== Passage for review ==
The cost to pharmacy, measured as a discount on services provided (including prescriptions) would need to be carefully balanced in the current economic climate.
There is no doubt that health funds will become part of a pharmacy market plan, particularly one that includes clinical services provided on a fee for service basis.
Government support for the type of services pharmacy would like to provide may take a long time before government funding is considered.
And with the further provision that services be “evidence based” before funding is approved means that evidence has to come from recognised overseas models, or an Australian model privately paid for by patients.
So an alliance with a health fund could initially provide a mutual benefit.
This is one of the reasons that i2P encourages the formal registration of patients and a build of services that represent value to the patient which can also double as a conduit for a health fund looking to increase membership.
Pharmacists with registered patients will be able to build value for their patients and that will distinguish you from your competition.
But long-term, problems could emerge.
The health fund may want to become more involved in a pharmacy’s marketing system and management.
This could create pressure on the pharmacy “bottom line” so you could end up with a variant of the current PBS system i.e. profitless prosperity.
The other problem is that if you are not part of the “inner sanctum” of a funds’ benefits schedule, you could become isolated.
What happens if you create an arrangement with one fund?
Will it try to prevent alliances with other funds?
What happens if a single fund promotes only your pharmacy but down the track starts to open its doors for competitor pharmacies?
So this new direction opens quite a few doors and it may eventually lead to funds owning pharmacies.
Remember, this is being explored in 7CPA “ownership of pharmacy” rules.
The current investigation into location rules I believe has already been decided upon and the final report written.
The consultants involved will simply earn a nice fee for rubber-stamping the exercise.
Location rules will disappear at the end of 6CPA in preparation for allowing ownership to the range of predators standing on the sidelines (Woolworths, Coles, Pharmacy Groups, Pharmacy wholesalers, overseas pharmacy chains and now Health Funds).
As Health Funds increase their asset development across the board you will probably see the formation of health precincts eventually emerge, where all Health Fund assets can aggregate together.
The private hospital, the pharmacy, the GP and specialist clinics, Medical imaging and Pathology Laboratories will begin to appear as being like a regional shopping centre.
This saves the “shoe leather” of a patient with all the health providers being captured and married to a low rebate from the fund which in turn generates a premium to patients for “what the market will bear”.
In turn, all the Fund’s assets will increase as they begin to control large market shares from all providers.
The Australian Government is being very cynical by going down the managed care pathway, simply to balance a national budget brought on by an ageing population.
However, pharmacists need to be aware that while survival is at the forefront for the moment, all the old problems surrounding ownership will not simply disappear.
Those professions that have allowed open ownership of their practice entities will now begin to regret that decision as managed care organisations begin to dominate the market.
Community pharmacies will become increasingly vulnerable so they must develop their market to combat managed care.
If you understand the problem you can confidently confront it
Marketing systems to benefit patients will need to be explored while some of the old systems need to be resurrected e.g. compounded prescriptions, along with extensive private labels.
Most needed will be clinical services that can be marketed to private patients, and later subsidised by government or health funds.
Don’t fall into the carefully planned traps that are emerging, and that our leadership organisations are yet to realise, and react too late along the development timeline.
At least for the short-term there seems to be a future in exploring a health fund alliance.

== Work instruction ==
Reproduce word for word the stretch of the piece on pharmacy and health funds from "Location rules will" through "now Health Funds).".

(Dataset items)
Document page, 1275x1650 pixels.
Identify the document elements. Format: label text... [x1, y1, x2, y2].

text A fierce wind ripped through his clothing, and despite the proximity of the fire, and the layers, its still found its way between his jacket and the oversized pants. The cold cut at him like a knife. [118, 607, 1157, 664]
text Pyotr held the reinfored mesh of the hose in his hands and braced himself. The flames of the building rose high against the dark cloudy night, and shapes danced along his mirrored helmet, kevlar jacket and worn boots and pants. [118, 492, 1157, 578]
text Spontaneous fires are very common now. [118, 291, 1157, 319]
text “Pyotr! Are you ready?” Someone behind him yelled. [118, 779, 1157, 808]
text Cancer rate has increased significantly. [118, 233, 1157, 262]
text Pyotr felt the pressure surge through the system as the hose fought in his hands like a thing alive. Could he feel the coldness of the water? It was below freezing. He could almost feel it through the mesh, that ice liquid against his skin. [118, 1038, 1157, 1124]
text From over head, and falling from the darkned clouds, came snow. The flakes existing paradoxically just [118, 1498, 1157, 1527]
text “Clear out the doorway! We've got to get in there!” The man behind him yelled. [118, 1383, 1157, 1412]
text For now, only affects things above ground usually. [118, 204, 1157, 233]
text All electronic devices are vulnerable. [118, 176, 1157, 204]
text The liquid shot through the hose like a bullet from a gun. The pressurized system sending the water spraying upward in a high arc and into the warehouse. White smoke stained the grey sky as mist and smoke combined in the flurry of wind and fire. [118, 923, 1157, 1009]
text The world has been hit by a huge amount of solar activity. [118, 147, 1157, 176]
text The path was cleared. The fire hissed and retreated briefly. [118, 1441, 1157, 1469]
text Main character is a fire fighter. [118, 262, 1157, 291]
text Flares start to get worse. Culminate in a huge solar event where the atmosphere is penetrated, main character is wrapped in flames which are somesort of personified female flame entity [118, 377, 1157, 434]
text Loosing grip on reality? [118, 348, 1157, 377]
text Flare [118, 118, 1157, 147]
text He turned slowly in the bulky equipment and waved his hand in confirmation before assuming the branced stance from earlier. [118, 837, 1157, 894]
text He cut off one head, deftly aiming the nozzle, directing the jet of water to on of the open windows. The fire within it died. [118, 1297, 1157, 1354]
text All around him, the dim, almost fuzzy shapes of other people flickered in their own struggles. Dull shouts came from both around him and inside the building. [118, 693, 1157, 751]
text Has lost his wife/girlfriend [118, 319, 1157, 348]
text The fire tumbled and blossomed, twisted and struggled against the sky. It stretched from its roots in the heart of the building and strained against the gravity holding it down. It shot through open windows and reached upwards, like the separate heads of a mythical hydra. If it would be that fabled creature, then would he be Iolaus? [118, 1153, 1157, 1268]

== The answer ==
Location rules will disappear at the end of 6CPA in preparation for allowing ownership to the range of predators standing on the sidelines (Woolworths, Coles, Pharmacy Groups, Pharmacy wholesalers, overseas pharmacy chains and now Health Funds).